The present invention involves the use of the compound chlorine dioxide as a bactericide. Chlorine dioxide not only very effectively kills the bacteria but also oxidizes the hydrogen sulfide and metallic sulfides to relatively harmless and soluble sulfates. Typically, chlorine dioxide is produced in situ by reacting a precursor, such as sodium chlorate, with a reducing agent, such as sodium chloride, at very low pHs to produce chlorine dioxide. The method of producing chlorine dioxide forms no part of the present invention and any of the several conventional procedures can be employed. For a good review of the chemistry, physical properties, and use of chlorine dioxide, see Masschelein, W. J., "Chlorine Dioxide--Chemistry and Environmental Impact of Oxychlorine Compounds," Ann Arbor Science Publishers, Inc. (1979).
A major disadvantage of using chlorine dioxide is that it is inherently explosive; consequently, extensive controls on the reaction conditions and on the reaction effluent are required when using this compound. In the gaseous state, chlorine dioxide is explosive at concentrations above about ten percent in air. Given the explosive tendencies of chlorine dioxide, measures must be taken to prevent the occurrence of explosions, particularly in the vicinity of highly flammable hydrocarbons which are always present in oil fields. The present invention provides a method of using chlorine dioxide to minimize the growth of sulfur-feeding bacteria and the fouling caused by the waste products of such bacteria without encountering the explosive hazards usually attending the use of chlorine dioxide.
The present invention makes use of the fact that aqueous solutions of chlorine dioxide are not explosive, provided that there is no opportunity for chlorine dioxide to accumulate in any vapor space above the chlorine dioxide solution. This is prevented by maintaining the aqueous solution under a moderately high pressure in a system that does not contain vapor spaces. The high pressure system enables the water to dissolve more chlorine dioxide and also permits the aqueous solution to be injected into a water injection stream, which is generally maintained at pressures of 1000 psig or more.
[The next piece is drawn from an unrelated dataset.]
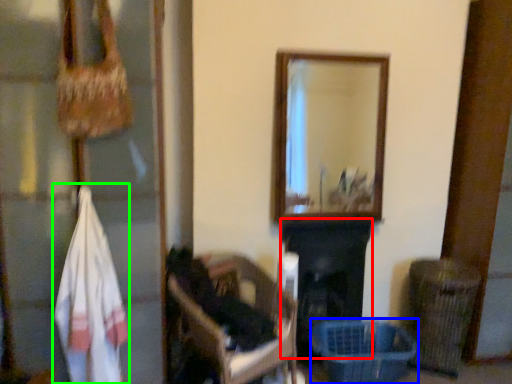
Question: Considering the real-world distances, which object is closest to fireplace (highlighted by a red box)? basket (highlighted by a blue box) or clothing (highlighted by a green box).

Choices:
 (A) basket
 (B) clothing

Answer: (A)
Attempts to treat high pressure water injection wells with chlorine dioxide have been frustrated because chlorine dioxide and the strong acids usually used in the generation of chlorine dioxide are highly corrosive and severely attack most materials, including stainless steel. Stainless steel tubing has been tried, but it failed after a short period of time because of corrosion.
In low pressure chlorine dioxide treatments, the corrosivity problem can be avoided by the use of pipes and fittings made from fiberglass or plastic materials such as polyvinyl chloride or polyvinylidene fluoride. However, these materials are not always suitable for high pressure applications because tubing and fittings would have to be of considerable thickness. For instance, to provide adequate strength to withstand the high pressures required to inject chlorine dioxide solution into a high pressure injection water pipeline, the thickness of appropriate plastic tubing to carry the chlorine dioxide into the pipeline would prohibitively decrease the flow of injection water in the pipeline.
One family of metal alloys which are resistant to the corrosive effects of chlorine dioxide is nickel-chromium-molybdenum-colbalt alloy. These alloys are very costly, however, and no known attempts have been made to use them in high pressure chlorine dioxide applications.